Reuters 'covered-up' rape by US troops in Iraq - World Bulletin
The former head of the Reuters bureau in Iraq, Andrew MacGregor Marshall, has said that the top news agency failed to give the proper context of what was going on in the country during the the US and British-led intervention, calling it a 'disaster'.
Speaking in an interview with Russia Today, Marshall said six Reuters staff had been killed during his time there, adding that five were killed 'by mistake' by the US military.
'We'd sacrificed so much to be there and my Iraqi staff especially, had sacrificed so much... and in the end, when I looked back, had we really helped any understanding of what happened? I don’t think we did,' Marshall said.

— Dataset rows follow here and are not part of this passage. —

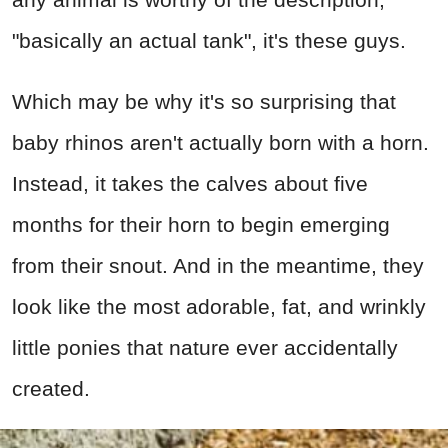
"basically an actual tank", it's these guys.
Which may be why it's so surprising that
baby rhinos aren't actually born with a horn.
Instead, it takes the calves about five
months for their horn to begin emerging
from their snout. And in the meantime, they
look like the most adorable, fat, and wrinkly
little ponies that nature ever accidentally
created.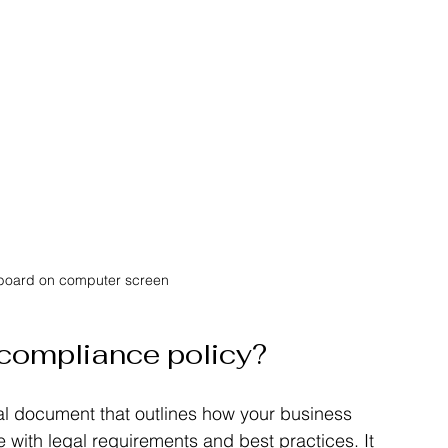
hboard on computer screen
 compliance policy?
al document that outlines how your business 
with legal requirements and best practices. It 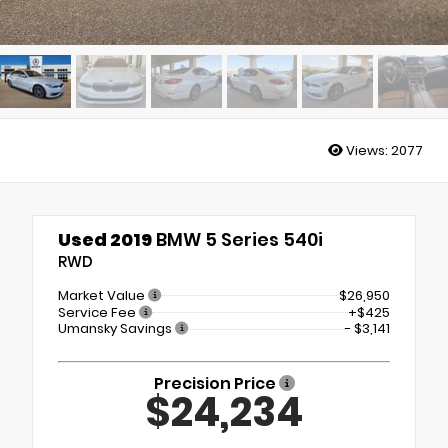
Views:
2077
Used 2019
BMW 5 Series 540i
RWD
Market Value
$26,950
Service Fee
+$425
Umansky Savings
- $3,141
Precision Price
$24,234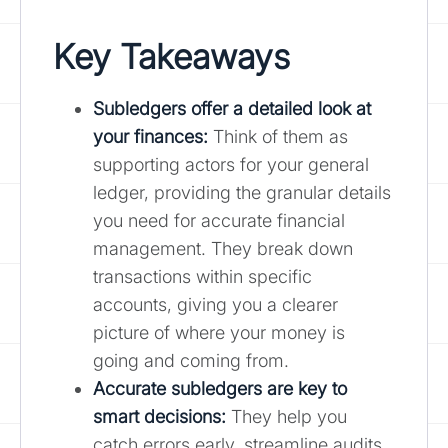
Key Takeaways
Subledgers offer a detailed look at
your finances:
Think of them as
supporting actors for your general
ledger, providing the granular details
you need for accurate financial
management. They break down
transactions within specific
accounts, giving you a clearer
picture of where your money is
going and coming from.
Accurate subledgers are key to
smart decisions:
They help you
catch errors early, streamline audits,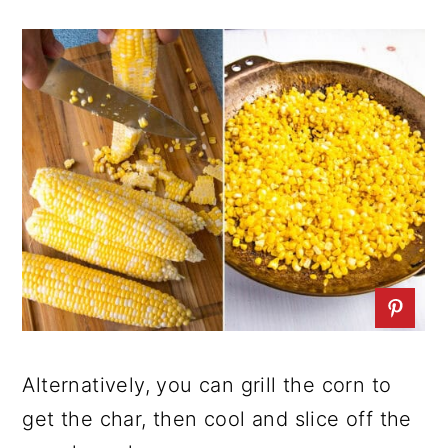
Alternatively, you can grill the corn to
get the char, then cool and slice off the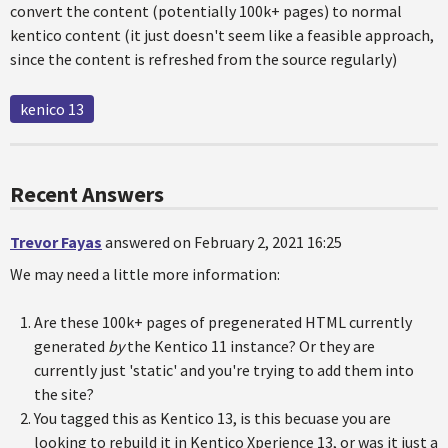
convert the content (potentially 100k+ pages) to normal
kentico content (it just doesn't seem like a feasible approach,
since the content is refreshed from the source regularly)
kenico 13
Recent Answers
Trevor Fayas
answered on February 2, 2021 16:25
We may need a little more information:
Are these 100k+ pages of pregenerated HTML currently
generated
by
the Kentico 11 instance? Or they are
currently just 'static' and you're trying to add them into
the site?
You tagged this as Kentico 13, is this becuase you are
looking to rebuild it in Kentico Xperience 13, or was it just a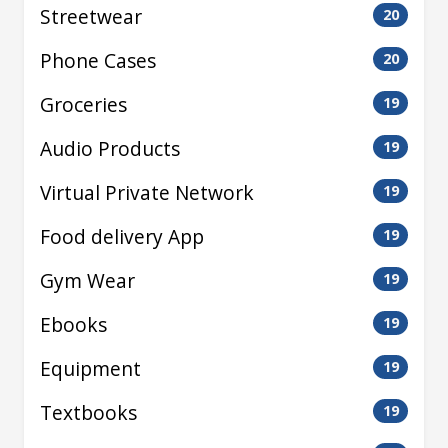
Streetwear
20
Phone Cases
20
Groceries
19
Audio Products
19
Virtual Private Network
19
Food delivery App
19
Gym Wear
19
Ebooks
19
Equipment
19
Textbooks
19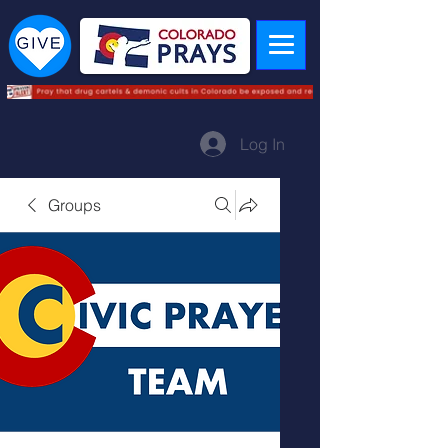
Log In
Groups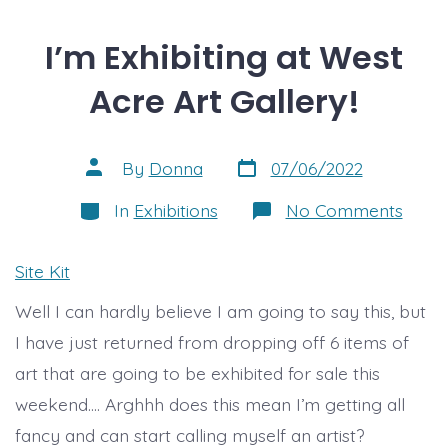
I’m Exhibiting at West
Acre Art Gallery!
Post
Post
By
Donna
07/06/2022
date
author
Categories
on
In
Exhibitions
No Comments
I’m
Exhibi
at
Site Kit
West
Acre
Well I can hardly believe I am going to say this, but
Art
Galler
I have just returned from dropping off 6 items of
art that are going to be exhibited for sale this
weekend…. Arghhh does this mean I’m getting all
fancy and can start calling myself an artist?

'I came to believe that what we’d done in Iraq had been fairly useless, because we covered the day-to-day bloodshed and killing, but we failed to give the proper context that would allow readers to understand what was going on,' he said, comparing the coverage to bloodthirsty entertainment'.
Marshall also went on to say that much vital information about the behavious of US soldiers in Iraq was omitted because it was seen as a taboo, including some of his own male members of staff being sexually abused by US troops, saying that rape was a 'systematic policy.'
'I used to get stories all the time, of US troops involved in rapes and theft... I also had three of my own staff who were tortured and sexually abused by US troops, prior to Abu Ghraib,' he said.